Kuwaiti artist Monira al-Qadiri
In awe of the cosmos

With "Holy Quarter" by Monira al-Qadiri, Munich’s Haus der Kunst gallery is showing a work by one of the Gulf region’s most significant contemporary artists, in an exhibition that runs until the beginning of June. By Claudia Mende

Sand, light and rocks. Monira al-Qadiri’s installation "Holy Quarter" at the Haus der Kunst doesn’t display any classic desert fantasies. Rather, these are striking images of a landscape far from any civilisation.

The artist gave an introduction to her piece at the opening of the exhibition in Munich. It consists of black glass sculptures distributed around the room, and a video story that also features text and music. The images on the large screen in the darkened room are very powerful.

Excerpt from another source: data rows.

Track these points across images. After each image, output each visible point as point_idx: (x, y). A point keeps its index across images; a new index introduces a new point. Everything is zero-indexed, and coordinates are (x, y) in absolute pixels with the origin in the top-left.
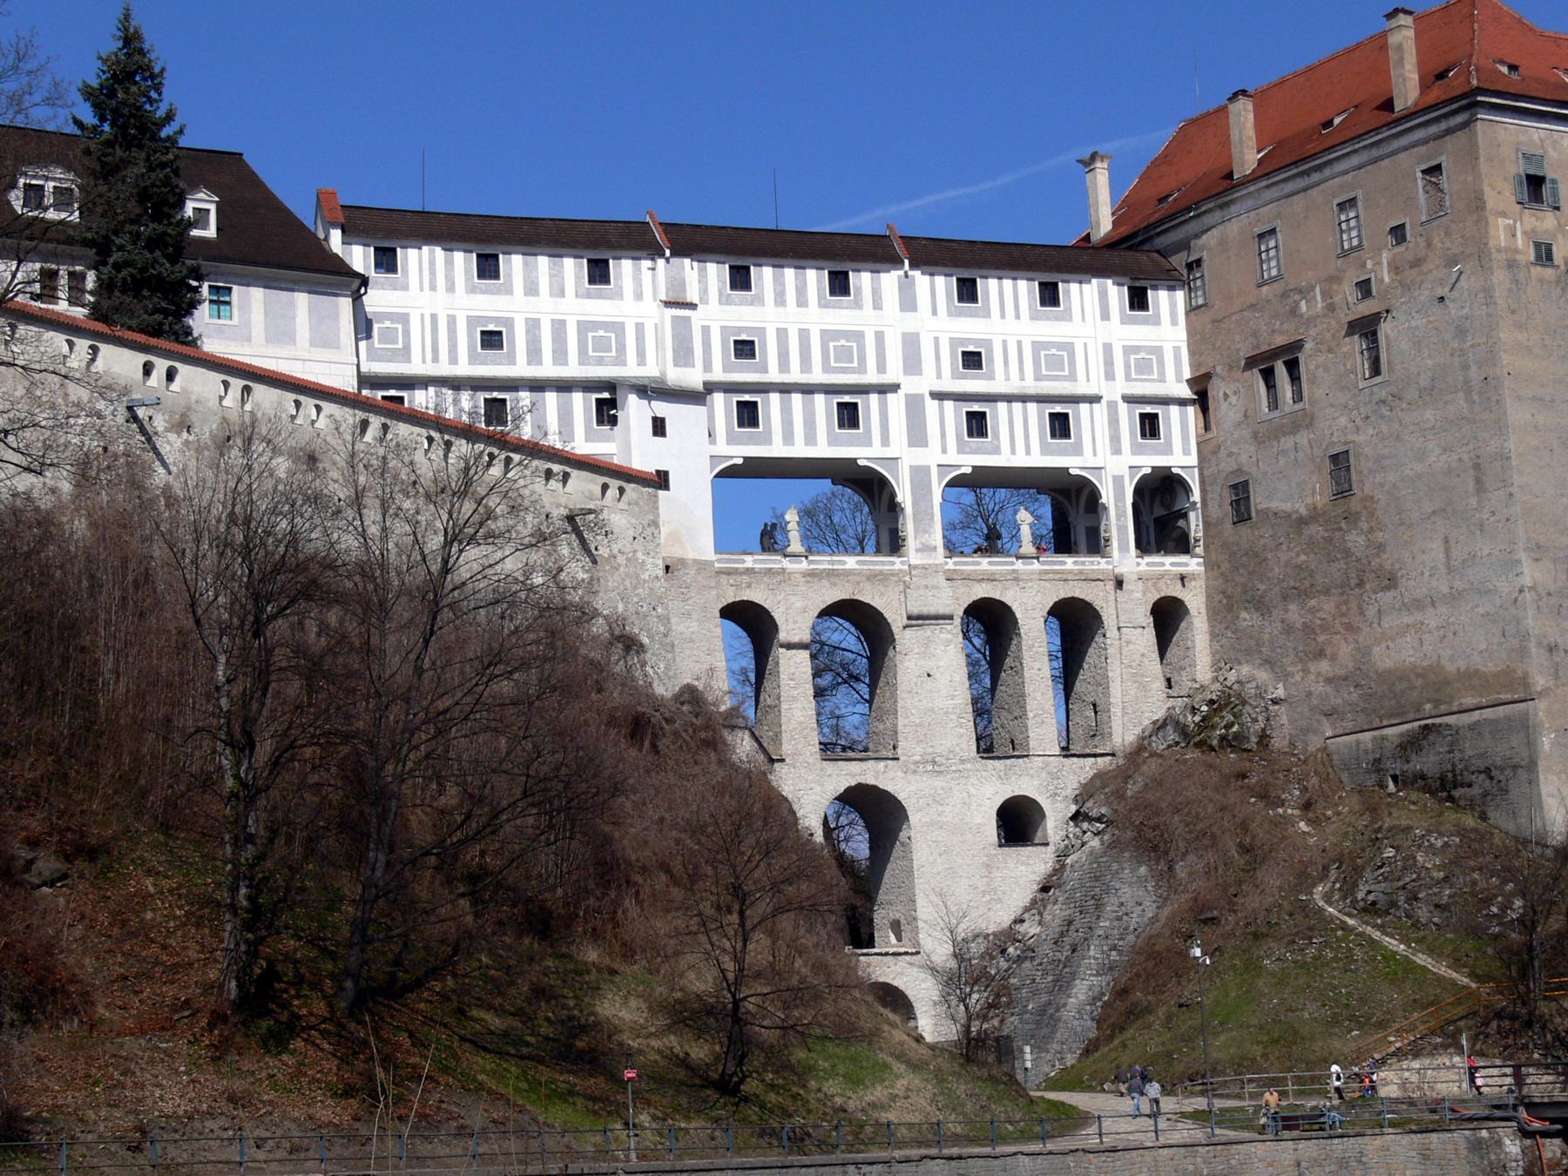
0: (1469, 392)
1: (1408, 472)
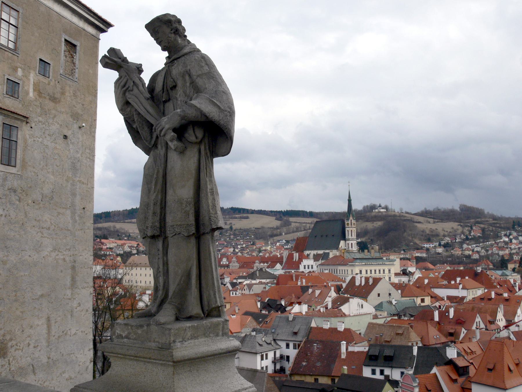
0: (73, 213)
1: (27, 257)
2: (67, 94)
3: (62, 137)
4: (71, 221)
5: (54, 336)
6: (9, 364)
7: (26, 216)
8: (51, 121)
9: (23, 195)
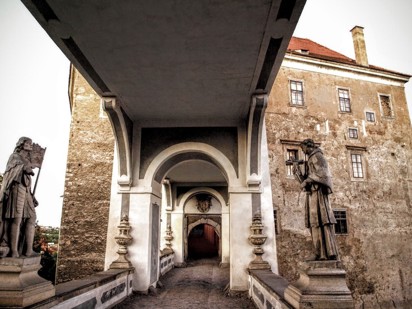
1: (379, 231)
2: (389, 128)
3: (390, 155)
4: (407, 207)
5: (406, 283)
6: (377, 298)
7: (375, 206)
8: (381, 146)
9: (370, 194)
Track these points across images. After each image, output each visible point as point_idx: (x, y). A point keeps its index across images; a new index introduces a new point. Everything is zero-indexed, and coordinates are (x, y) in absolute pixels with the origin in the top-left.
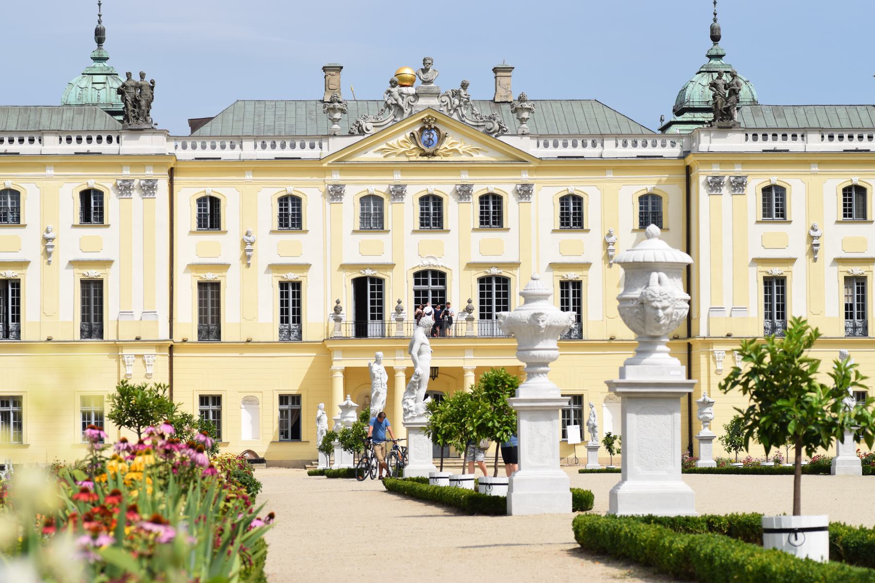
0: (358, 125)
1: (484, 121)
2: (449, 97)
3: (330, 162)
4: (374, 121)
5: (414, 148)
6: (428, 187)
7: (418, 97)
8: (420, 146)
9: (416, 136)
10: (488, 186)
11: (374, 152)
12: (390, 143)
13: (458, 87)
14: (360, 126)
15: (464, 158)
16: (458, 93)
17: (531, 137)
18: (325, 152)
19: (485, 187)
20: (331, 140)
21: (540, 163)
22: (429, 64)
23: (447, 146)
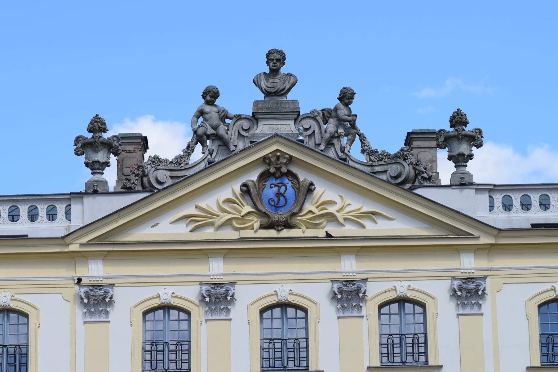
0: (140, 173)
1: (387, 164)
3: (85, 240)
4: (172, 167)
5: (249, 213)
6: (277, 288)
7: (257, 120)
8: (261, 208)
9: (252, 189)
10: (395, 284)
11: (172, 223)
13: (332, 102)
14: (145, 175)
15: (350, 230)
17: (476, 189)
18: (76, 223)
19: (389, 285)
20: (88, 200)
21: (496, 237)
22: (278, 60)
23: (313, 209)
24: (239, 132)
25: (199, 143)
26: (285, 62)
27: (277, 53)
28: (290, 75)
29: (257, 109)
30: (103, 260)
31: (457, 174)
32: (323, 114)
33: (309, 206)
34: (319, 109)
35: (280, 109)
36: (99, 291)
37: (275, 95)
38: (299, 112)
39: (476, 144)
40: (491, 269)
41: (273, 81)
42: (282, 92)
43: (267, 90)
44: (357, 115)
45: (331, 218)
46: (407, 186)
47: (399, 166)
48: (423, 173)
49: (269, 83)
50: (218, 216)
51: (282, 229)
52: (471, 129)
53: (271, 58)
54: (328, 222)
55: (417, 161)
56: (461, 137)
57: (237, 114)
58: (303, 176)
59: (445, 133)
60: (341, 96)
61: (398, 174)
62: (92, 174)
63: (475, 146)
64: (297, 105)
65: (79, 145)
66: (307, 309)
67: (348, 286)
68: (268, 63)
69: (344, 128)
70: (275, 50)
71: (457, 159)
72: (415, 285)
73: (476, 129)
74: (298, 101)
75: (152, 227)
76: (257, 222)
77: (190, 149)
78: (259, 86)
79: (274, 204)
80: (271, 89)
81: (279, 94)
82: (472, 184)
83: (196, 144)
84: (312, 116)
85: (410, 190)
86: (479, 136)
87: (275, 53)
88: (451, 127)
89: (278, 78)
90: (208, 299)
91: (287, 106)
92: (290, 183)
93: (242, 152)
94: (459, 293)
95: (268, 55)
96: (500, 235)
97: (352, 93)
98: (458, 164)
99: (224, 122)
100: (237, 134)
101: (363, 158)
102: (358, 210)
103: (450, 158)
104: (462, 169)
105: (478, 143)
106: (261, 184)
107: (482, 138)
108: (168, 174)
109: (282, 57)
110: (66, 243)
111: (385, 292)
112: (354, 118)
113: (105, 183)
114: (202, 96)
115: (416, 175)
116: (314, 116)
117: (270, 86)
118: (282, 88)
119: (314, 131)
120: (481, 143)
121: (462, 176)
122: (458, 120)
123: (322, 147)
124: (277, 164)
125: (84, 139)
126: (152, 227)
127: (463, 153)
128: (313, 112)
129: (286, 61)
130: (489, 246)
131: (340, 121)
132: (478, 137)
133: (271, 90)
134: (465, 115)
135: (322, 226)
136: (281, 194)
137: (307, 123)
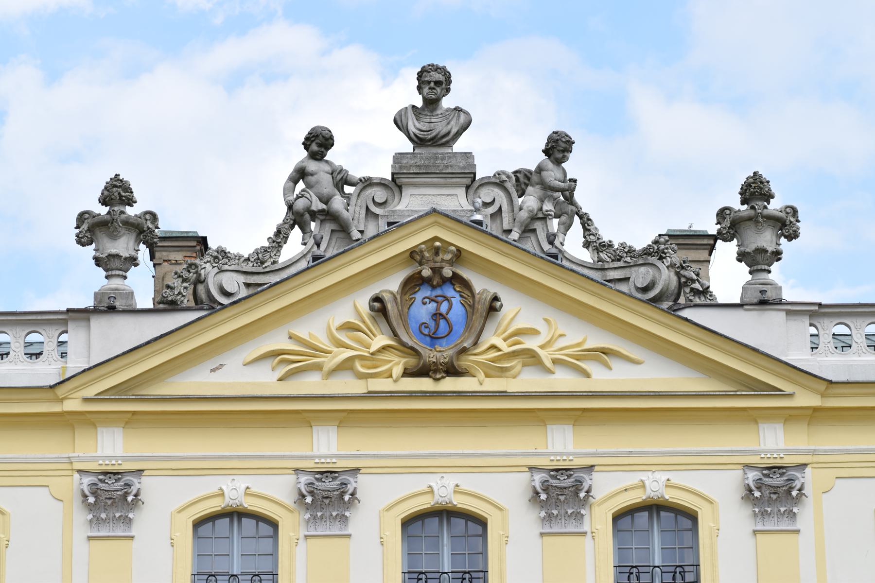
0: (192, 276)
2: (506, 190)
3: (91, 392)
4: (249, 267)
5: (385, 348)
6: (434, 481)
7: (400, 188)
8: (405, 338)
9: (389, 306)
10: (643, 476)
12: (302, 332)
14: (200, 281)
16: (535, 178)
17: (789, 313)
18: (76, 363)
19: (632, 479)
20: (98, 323)
21: (823, 395)
22: (438, 83)
23: (498, 341)
24: (367, 208)
25: (296, 226)
26: (450, 88)
27: (436, 70)
28: (459, 111)
29: (401, 168)
30: (123, 428)
31: (753, 285)
32: (517, 180)
33: (491, 338)
34: (510, 170)
35: (440, 168)
36: (114, 483)
37: (432, 144)
38: (475, 174)
39: (787, 234)
40: (814, 452)
41: (428, 120)
42: (445, 140)
43: (418, 135)
44: (576, 180)
45: (531, 358)
46: (665, 305)
47: (651, 271)
48: (693, 281)
49: (422, 123)
50: (329, 352)
51: (443, 377)
52: (778, 208)
53: (426, 79)
54: (524, 365)
55: (682, 262)
56: (760, 220)
57: (364, 176)
58: (481, 284)
59: (732, 213)
60: (549, 146)
61: (649, 284)
62: (107, 277)
63: (786, 237)
64: (470, 160)
65: (85, 227)
66: (486, 519)
67: (559, 479)
68: (419, 88)
69: (553, 203)
70: (433, 65)
71: (753, 259)
72: (677, 478)
73: (787, 207)
74: (473, 154)
75: (211, 372)
76: (398, 364)
77: (280, 237)
78: (403, 128)
79: (430, 332)
80: (425, 133)
81: (438, 143)
82: (780, 302)
83: (292, 227)
84: (498, 182)
85: (673, 310)
86: (792, 220)
87: (433, 71)
88: (743, 203)
89: (437, 115)
90: (309, 499)
91: (454, 162)
92: (457, 296)
93: (373, 240)
94: (757, 494)
95: (420, 74)
96: (830, 391)
97: (568, 141)
98: (755, 268)
99: (341, 191)
100: (364, 212)
101: (586, 256)
102: (578, 345)
103: (742, 257)
104: (763, 276)
105: (791, 231)
106: (407, 297)
107: (797, 224)
108: (242, 279)
109: (446, 79)
110: (58, 397)
111: (626, 490)
112: (571, 185)
113: (131, 295)
114: (303, 144)
115: (681, 286)
116: (500, 181)
117: (424, 128)
118: (445, 131)
119: (500, 208)
120: (795, 231)
121: (763, 287)
122: (755, 190)
123: (515, 235)
124: (435, 262)
125: (94, 217)
126: (213, 370)
127: (764, 248)
128: (499, 174)
129: (452, 86)
130: (811, 412)
131: (547, 188)
132: (790, 220)
133: (424, 135)
134: (768, 182)
135: (513, 372)
136: (441, 314)
137: (488, 192)
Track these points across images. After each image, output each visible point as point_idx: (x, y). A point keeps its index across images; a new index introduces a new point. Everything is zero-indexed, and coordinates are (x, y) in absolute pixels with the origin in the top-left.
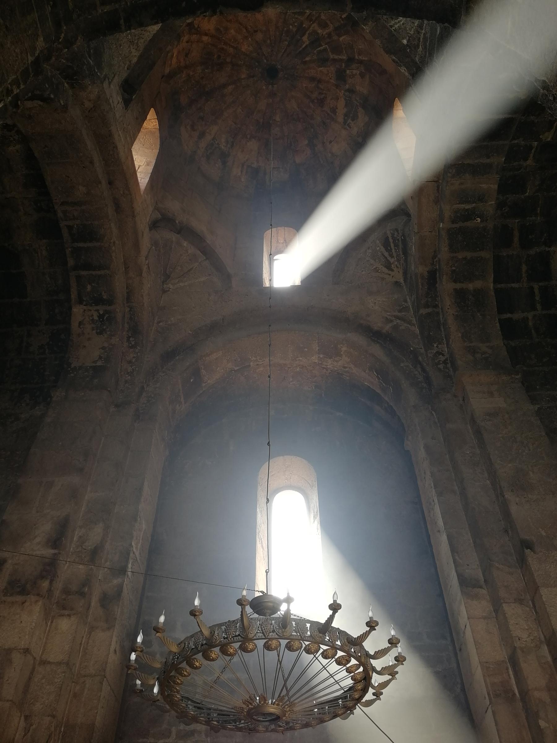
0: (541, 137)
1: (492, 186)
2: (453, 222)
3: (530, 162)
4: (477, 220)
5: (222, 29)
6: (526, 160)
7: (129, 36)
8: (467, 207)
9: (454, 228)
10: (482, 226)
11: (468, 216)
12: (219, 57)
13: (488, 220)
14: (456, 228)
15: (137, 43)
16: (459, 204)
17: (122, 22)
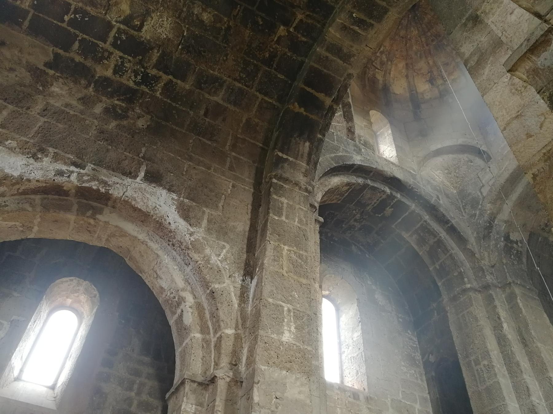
0: (287, 34)
1: (333, 33)
2: (372, 25)
3: (300, 17)
4: (356, 16)
5: (419, 56)
6: (301, 20)
7: (456, 172)
8: (357, 28)
9: (375, 21)
10: (355, 10)
11: (360, 22)
12: (433, 41)
13: (348, 11)
14: (373, 20)
15: (457, 164)
16: (361, 34)
17: (449, 225)
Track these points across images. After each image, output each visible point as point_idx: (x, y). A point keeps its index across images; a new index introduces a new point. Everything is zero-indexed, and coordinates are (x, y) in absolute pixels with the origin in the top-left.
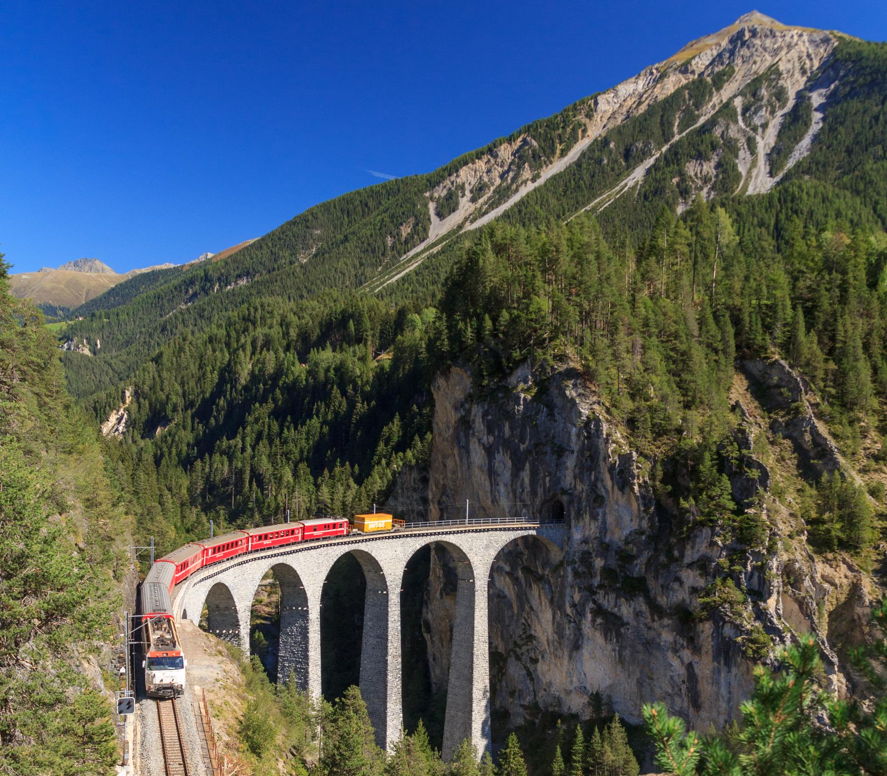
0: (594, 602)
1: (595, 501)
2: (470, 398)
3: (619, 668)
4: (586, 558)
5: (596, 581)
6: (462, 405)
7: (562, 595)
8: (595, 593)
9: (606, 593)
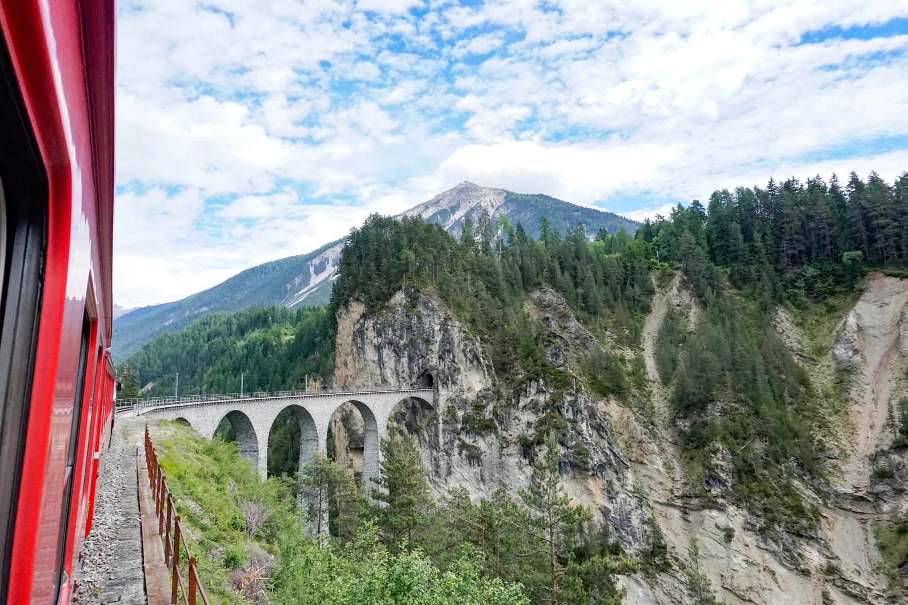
0: (460, 439)
1: (455, 371)
2: (364, 316)
3: (482, 486)
4: (451, 411)
5: (459, 426)
6: (358, 321)
7: (437, 435)
8: (459, 434)
9: (467, 433)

You can sense that al-Qadiri is engaging artistically with global issues, such as the question of what the future holds for a human race at the mercy of the climate crisis. But her perspective on these issues is expressly Arab.  

Impressions of the "empty quarter"

Across the screen flicker images of sand dunes, rock formations and the great expanse of the  "Rub al-Khali" desert, the "empty quarter" that lies between Saudi Arabia, Oman, Yemen and the United Arab Emirates. A single shrub grows out of a sea of sand. The video story demonstrates how small a human being is when faced with the forces of nature. It inevitably gives rise to questions about the meaning of life and the roots of human existence.  

Al-Qadiri was born in 1983 in Dakar, the capital of Senegal. But her parents come from Kuwait, where she grew up. At the age of 16 she was drawn to Tokyo, where she studied multimedia art, gaining her doctorate there in 2010. After several years in Beirut, the artist now lives in Berlin.

The film, shot in the "empty quarter" with the help of a drone, forms a unified whole with the round black glass sculptures in front of the screen. One important starting point for the multimedia project was the story of the British explorer St. John Philby, who travelled around the "empty quarter" in the 1930s.

A fictional being with a mythological quality

In 1932, the Orientalist was searching for the ruins of an ancient city in this hostile environment when he became the first European to discover the Wabar crater. The British explorer took it to be an extinct volcano, but it had actually been created by the impact of meteorites. Wabar is regarded as the best-preserved example of a crater caused by a meteorite anywhere in the world.

But al-Qadiri sees more than a geological attraction in the remains of the meteorite. In her installation, Wabar becomes a fictional being with a mythological quality, who fell to earth from outer space. In the audio sequences played over the video, Wabar speaks words from St. John Philby’s diary mixed with notes from scientific journals and religious poetry.

"When you hold these pieces of meteorite in your hand, you can’t help but get a spiritual feeling for the endless vastness of the universe to which we are connected," she explains.